Posted 2011-09-30T22:14:13.273

Reputation: 231

sawdust and maqleod (check answers below) both get equal points for the help they offered. I eventually purchased a new modem and the issues immediately went away. So apart from the line issues noted by sawdust and maqleod it is also true that if the modem is bad you will have dsl link retrains. Marking my own answer seems a little cheesy, so leaving it open. I'll upvote both the answers as soon as I have enough reps. – sumitkm – 2012-03-11T11:47:09.337

Answers

3

Training errors are problems with the syncing process to the DSLAM at the CO. DSL Link Retrains increment each time the modem disconnects and must retrain and training errors are issues it encounters in the training process.

As far as possible reasons for these errors, that can vary. You could have too much noise on the line, you could be too far from the CO for your current speed, you could have some sort of voltage on the line or your modem could be bad. Those are really the most common, there are still many more (like bridge taps and NID splitters, or even problems with the DSLAM port that you are on or your cross-connect at the CO, but those issues are much rarer). If you are behind the times and are still on lineshare, there could still be other reasons.

Listed records

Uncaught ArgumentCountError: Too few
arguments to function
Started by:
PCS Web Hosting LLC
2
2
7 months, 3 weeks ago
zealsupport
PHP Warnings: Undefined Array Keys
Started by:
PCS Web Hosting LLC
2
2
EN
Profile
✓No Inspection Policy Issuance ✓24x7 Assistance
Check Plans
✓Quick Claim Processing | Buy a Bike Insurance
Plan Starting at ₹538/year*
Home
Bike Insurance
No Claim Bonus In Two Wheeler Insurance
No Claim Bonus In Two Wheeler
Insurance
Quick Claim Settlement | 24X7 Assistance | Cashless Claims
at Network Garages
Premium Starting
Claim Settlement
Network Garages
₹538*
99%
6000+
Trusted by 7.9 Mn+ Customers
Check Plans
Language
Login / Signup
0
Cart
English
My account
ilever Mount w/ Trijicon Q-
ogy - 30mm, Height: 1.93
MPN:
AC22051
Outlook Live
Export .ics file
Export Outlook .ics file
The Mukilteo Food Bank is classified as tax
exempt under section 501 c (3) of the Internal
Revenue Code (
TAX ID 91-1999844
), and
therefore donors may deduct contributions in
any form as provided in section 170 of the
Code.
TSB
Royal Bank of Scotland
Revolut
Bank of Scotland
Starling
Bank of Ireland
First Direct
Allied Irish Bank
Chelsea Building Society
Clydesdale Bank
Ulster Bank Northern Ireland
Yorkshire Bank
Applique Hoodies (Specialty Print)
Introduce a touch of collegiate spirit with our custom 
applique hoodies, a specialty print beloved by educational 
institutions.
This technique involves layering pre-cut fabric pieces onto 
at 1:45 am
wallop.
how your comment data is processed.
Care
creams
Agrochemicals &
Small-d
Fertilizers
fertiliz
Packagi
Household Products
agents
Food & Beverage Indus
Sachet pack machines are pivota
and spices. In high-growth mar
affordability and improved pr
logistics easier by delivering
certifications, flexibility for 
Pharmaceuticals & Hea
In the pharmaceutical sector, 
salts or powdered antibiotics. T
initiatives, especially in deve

Tasks and exercises
[1] In the DSL thread, turn the paragraph beginning "As far as possible reasons" into a short bulleted list that keeps its main facts.
[2] According to the DSL thread, what did the poster buy that made the issues go away immediately?

Expected outputs
[1]
- The reasons for these errors vary.
- The most common causes are:
  - too much noise on the line
  - being too far from the CO for the current speed
  - voltage on the line
  - a bad modem
- Rarer causes include bridge taps and NID splitters, problems with the DSLAM port, or problems with the cross-connect at the CO.
- Users still on lineshare may face other causes as well.

[2] A new modem.